How is this possible? Xerox researchers have combined "lean thinking" production concepts,
Xerox equipment, and proprietary workflow assessment and automation tools to create a
pioneering new capability called Lean Document ProductionSM (LDPSM). In a customer
environment, this capability is manifested as a suite of four offerings. The first
is a preliminary assessment that qualifies the site for further LDPSM effort. The second
is a detailed assessment that specifies the current productivity of the site and gives
one or more options for its major improvement. The third is the implementation of the
recommendations contained in the second offering, including revised work processes and
possibly shop layout, training of shop personnel, and installation of tools for job
tracking and scheduling. The final offering in the suite is an ongoing consulting, data
evaluation and training that insures the site continues to improve its productivity year
over year.
Most printing shops and plants are organized along production lines. When a job comes in,
each separate department processes it in turn until the product is finished. This batch-and-queue
approach usually requires completion of one process before starting the next. That typically means
lost productivity - employees and machines may be idle for significant periods, and costly errors
can accumulate as work in process grows.
The LDPSM offering suite, created by a team of mathematicians, control engineers, physicists and
software programmers, reinvents the process of printing by offering printing operations a methodology
and architecture for analyzing, scheduling and processing jobs in an optimal manner, subject to
continuing improvement year over year. It is currently being offered to Xerox outsourcing customers.
"We have utilized the Lean Document ProductionSM tools at over 20 customer sites," says Cyndi
Quan-Trotter, a Six Sigma Black Belt in Xerox Services. "Improvements have resulted in financial
benefits to both Xerox and our external customers."
In the detailed assessment offering comprehensive assessment software is used to analyze the
dynamic mix of jobs coming through the shop and map them to the equipment and resources available.
During the assessment, Xerox develops mathematical models of the shop and simulates workflow to
find the optimal equipment, operator allocations and control policies. The data are used to propose
autonomous production cells that handle certain classes of jobs in their entirety. This may require
reorganizing the physical layout of the shop, restructuring workflow and cross-training workers to
handle multiple tasks instead of specializing in just one. The models determine which parts of the
job are routed to specific cells and how they are scheduled within the cells, as well as where and
how staff is to be deployed to maximize output.
In the implementation offering Xerox tracking software - which currently employs wireless technology
to scan bar codes on each job - tracks how batches move through the cells. That information is
relayed to the tracking database. Xerox's methodology and algorithms are applied to the tracked
data, incorporating it into real-time scheduling software programmed to plan jobs according to
batch size, delivery date and number of operations needed for completion. Shop personnel are
trained to operate the tracking and scheduling tools, as well to perform multiple functions in
each autonomous cell.
The LDPSM process dramatically improves throughput, labor and asset utilization in the shops to
which it has been applied. In one pilot test of the nine-week LDP program, a quick printer went
from losing $100,000 per quarter to making more than $20,000. In another pilot, revenues increased
by 42.5 percent without any increase in staffing or equipment.
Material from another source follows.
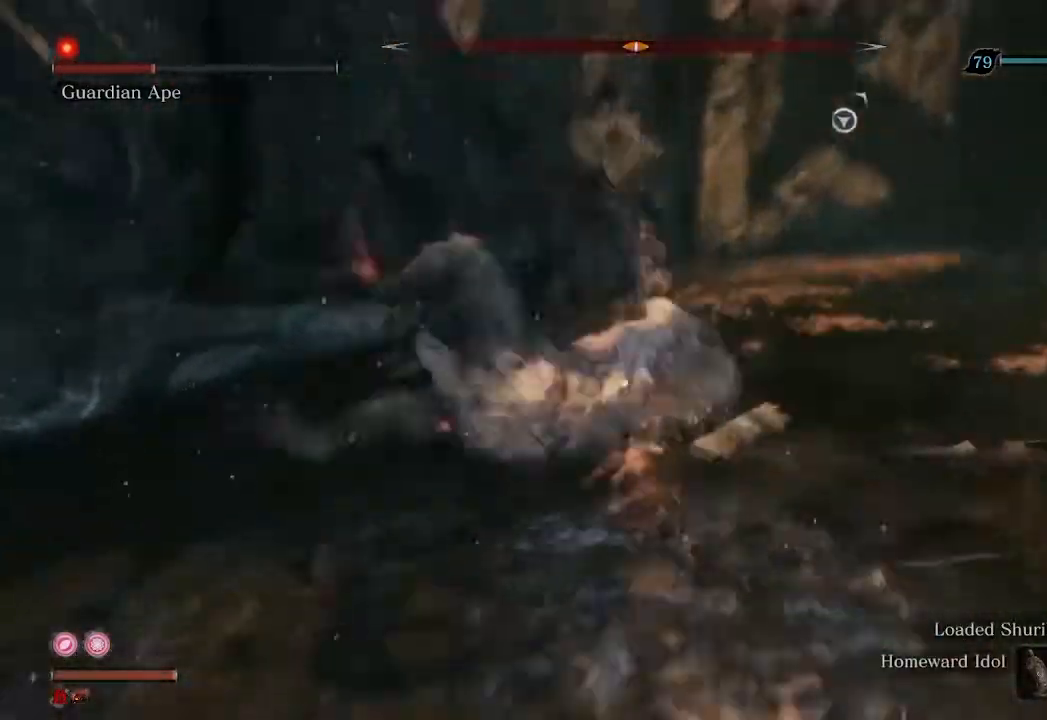
{"buttons": ["R1", "R2"], "left_stick": "up", "right_stick": "center", "events": []}
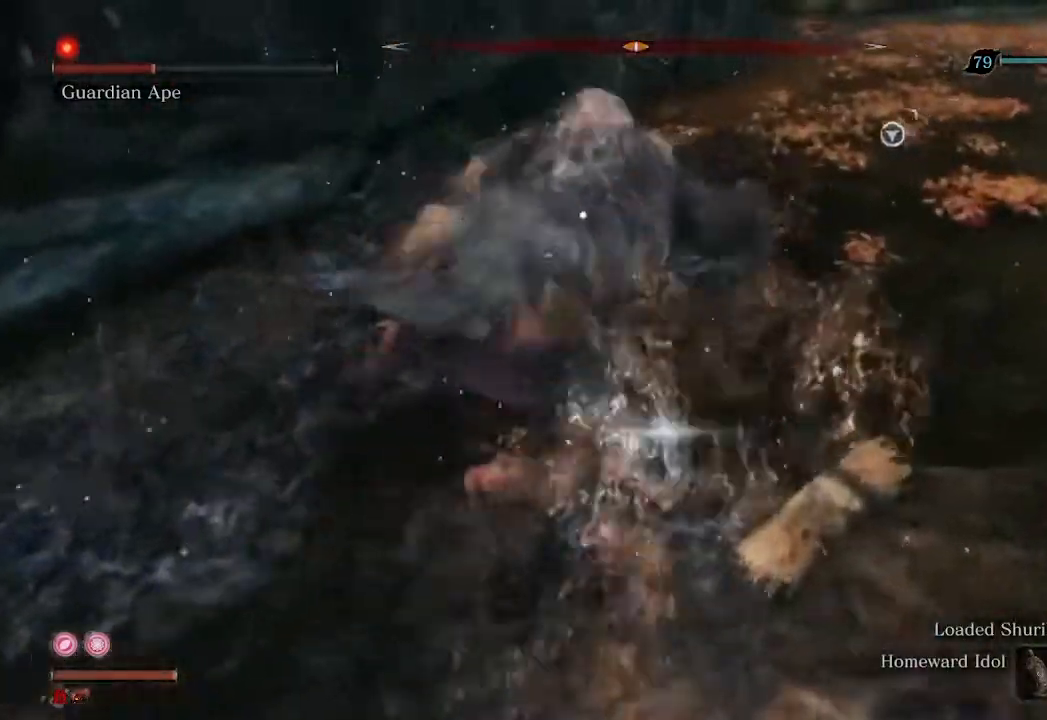
{"buttons": [], "left_stick": "down-right", "right_stick": "up-left", "events": [[67, "R1", "up"], [133, "left_stick", "up-right"], [167, "R2", "up"], [267, "R3", "down"], [267, "left_stick", "down-right"], [367, "R3", "up"], [467, "right_stick", "up-left"]]}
"LDPSM significantly lowers the cost structure for printing companies, many of which run on razor
thin margins," says Sudhendu Rai, a principal scientist in Imaging and Services Technology Center in
Xerox Innovation Group at Webster, N.Y. Dr. Rai is the primary creator of the four LDPSM offerings.
He, his team, and their Xerox partners have implemented these offerings in over 20 printing
operations of various sizes and functions during the past three years. Their results in the field
demonstrate that Xerox has developed and demonstrated a better way to operate print shops, thereby
creating both enhanced profits for its customers and improved satisfaction to their clients.